Who holds your hand
when you’re alone?
— the prophet patty larkin
I’m no expert on either, but given the choice of herding cats or keeping up with four little boys at the same time, I’m taking my chances with the felines.
We’re at the beach, and there’s not a cat in sight. But lots of boys.
We’re in the last evening of a weekend of honoring our niece Sarah. We’re preparing to float a small lantern with a candle in it, but the boys are totally missing the solemn nuances. They’re here for the adventure.
I must confess: I’m not really a kid person. It’s been a fun weekend watching the show in the backyard: They chase each other, chase the dogs, chase the basketball, get chased by the dogs, stop by the splash pool, eat the mango Otter Pops I had wanted, repeat until falling over asleep. It’s sort of like watching the Nature Channel except nobody gets eaten and they don’t switch to the treehouse guy after an hour.
But I’m purely a spectator. My closest encounter with kids tends to be Which Row on The Plane is That Screaming Child Going To Take Surely Not Back Here Oh My God NONONONONO Dear Mo I Was Just Kidding About Loaning You My Headphones.
But it’s a beautiful beach, and the kids are hilarious. The first one to arrive at the water is throwing rocks with abandon. No, I don’t actually know what throwing with abandon means, but it seems dramatic. Then we look up to see one of his shoes floating out to sea. He points proudly. I applaud his creativity.
There are four boys, ranging from maybe 2 to 4. I have no idea how to tell how old kids are, given they don’t come with any sort of “best served by” labels, and asking someone would require conversation. I’m not really a people person. Yes, this is a recurring theme.
They are loving the beach. There are feathers and clam shells and driftwood and crabs in various states of disrepair and So Many Rocks.
Marley, maybe the youngest of the four, brings me a rock. He sits it beside me and points. I congratulate him, not sure if it’s a present for me or if I’m to guard it. A while later, he brings another. No kid has ever given me this sort of gift before. I’m not sure how to reciprocate. I could give him my iPhone, the only thing I currently have with me, but what if he turns out to be one of those Android weirdos? I just tell him thanks. I’m honored.
The craziness goes on, and the sun begins to go down. I’m pretty much kidded out, so I go walking down the beach, looking for a better view of the setting sun and a little respite.

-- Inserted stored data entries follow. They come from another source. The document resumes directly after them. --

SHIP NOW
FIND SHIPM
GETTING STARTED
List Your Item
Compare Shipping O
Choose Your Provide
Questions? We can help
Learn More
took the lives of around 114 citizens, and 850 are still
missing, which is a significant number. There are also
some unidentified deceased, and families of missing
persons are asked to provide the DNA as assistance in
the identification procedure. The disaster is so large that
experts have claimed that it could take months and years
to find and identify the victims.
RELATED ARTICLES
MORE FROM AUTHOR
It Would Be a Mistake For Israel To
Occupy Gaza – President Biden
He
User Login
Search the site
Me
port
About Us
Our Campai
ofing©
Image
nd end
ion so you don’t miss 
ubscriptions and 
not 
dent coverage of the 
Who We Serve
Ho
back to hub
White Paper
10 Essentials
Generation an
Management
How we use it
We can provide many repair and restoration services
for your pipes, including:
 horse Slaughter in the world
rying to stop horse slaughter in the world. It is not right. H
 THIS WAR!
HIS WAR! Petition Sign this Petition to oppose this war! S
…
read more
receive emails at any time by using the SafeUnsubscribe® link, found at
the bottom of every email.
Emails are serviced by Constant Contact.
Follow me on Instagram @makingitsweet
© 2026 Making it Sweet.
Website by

That’s when I hear it. “MARLEY!!!! MARLEY COME BACK HERE!!! SOMEONE GET MARLEY!!!”
I look up ahead, and there he is. He has managed to make his way down the beach away from the group. I’m thinking it should be exciting for someone to catch him.
And then I hear those terrifying words:
“Oh, never mind, Gary’s getting him.” They have mistaken my escape for a rescue mission.
And so here I am: Mano a Kiddo. How do you even do this? My only experience is trying to corner the cat, who at the first sign of attention on my part goes under the bed for the rest of the day. But Marley gave me rocks. I owe him.
“Yo, Marley,” I call out. He looks up and stops. I catch up to him and stick out my hand.
He reaches up and grabs two of my fingers. I’ve only known him a couple of days, and even then I’m just the weird guy who hides in the corner of the backyard. But he’s just reached out and turned his life over to me.
I tell him it’s not socially acceptable to wander off from the crowd, hoping his cognitive skills are not yet at the point where he will realize that’s exactly what I was doing myself. I tell him his mom is worried, because that’s what moms do. I tell him we should probably get back, though I’m guessing at this stage of life he’s only hearing Larson’s “blah blah Ginger.” He just looks up with me with the biggest eyes I will ever have the joy of staring into.
And so for a few seconds, I’m his entire world. I’m the guy who has his back in a world that’s too scary for children. He’s counting on me to get him out of this. I just stand there looking down at him. How do parents do this? I’m terrified to have custody of this little bundle of humanity for two minutes. How do they take on this job for 18 years?
And then it hits me. This feels pretty terrific. A little guy to bring me rocks and sneak away and chase wet frisbees with a puppy. A tiny life to embrace and love as he grows into anything but a journalist. Dear Edward R. Murrow, please not a journalist.
He just stands there looking up at me. It’s up to you, he’s thinking. Get me out of this one and I’ll buy you a beer in 19 years or so.
I take a photo of that little face staring up, because I never want to forget that moment. After 62 years of being devoutly anti-children, I find myself wondering. What If.
We walk back, two pals hardened by combat. He hugs Mom and rejoins the mayhem, we launch the lantern, we go home.
The next morning, we’re at the airport. A woman with a screaming baby decides that standing 3 feet away from us is the best way to shut the kid up. I make scary faces whenever the kid looks over at me. I am not big on kids. I might have mentioned that already.
But then I pull up the photo of Marley on my phone. I guess a little screaming never hurt anyone. I’m going deaf anyhow.